Julia: how to fill na in data frame like as data frame in python


#1

how to use the Julia to do the following python code in data frame Julia.
(1) filling Na with most popular values
(2) filling Na with mean

MSZoning NA in pred. filling with most popular values

features['MSZoning'] = features['MSZoning'].fillna(features['MSZoning'].mode()[0])

# LotFrontage  NA in all. I suppose NA means 0
features['LotFrontage'] = features['LotFrontage'].fillna(features['LotFrontage'].mean())

#2

You can try this (the example uses mean replacement):

julia> df = DataFrame(x = [1, 2, 9, missing])
4×1 DataFrames.DataFrame
│ Row │ x       │
├─────┼─────────┤
│ 1   │ 1       │
│ 2   │ 2       │
│ 3   │ 9       │
│ 4   │ missing │

julia> recode!(df[:x], missing => mean(skipmissing(df[:x])));

julia> df
4×1 DataFrames.DataFrame
│ Row │ x │
├─────┼───┤
│ 1   │ 1 │
│ 2   │ 2 │
│ 3   │ 9 │
│ 4   │ 4 │

If you do not want to do it in-place use recode instead of recode!.

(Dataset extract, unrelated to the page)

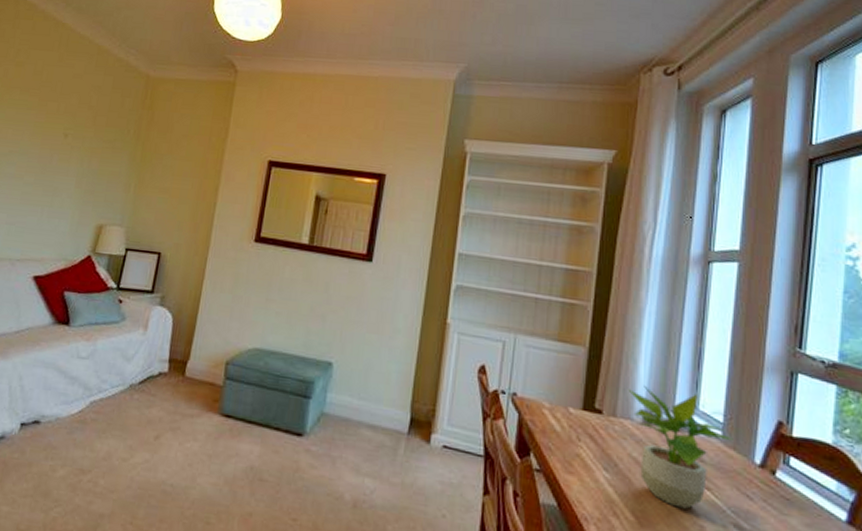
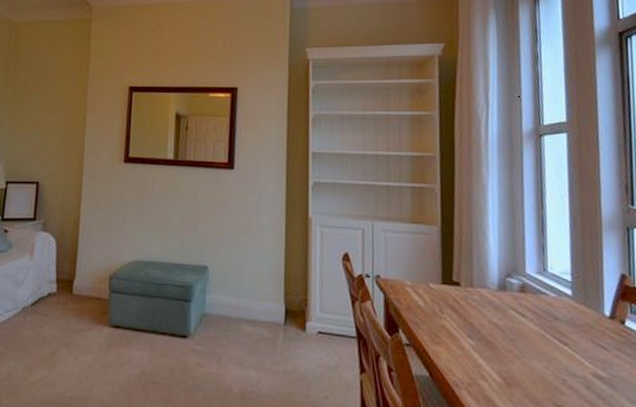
potted plant: present [629,384,733,509] -> none [482,254,583,365]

mode function is available in StatsBase.jl package.


#3

Since you replace missing values, df[:x] = recode(df[:x], missing => mean(skipmissing(df[:x]))) is probably better than recode! since it will create a column which does not allow for missing values, which makes further operations more efficient.


#4

In DataFramesMeta you can use an ifelse function.

df = DataFrame(rand(10, 10))
@transform(df, y = ifelse.(:x1 .> .5, :x1, 100))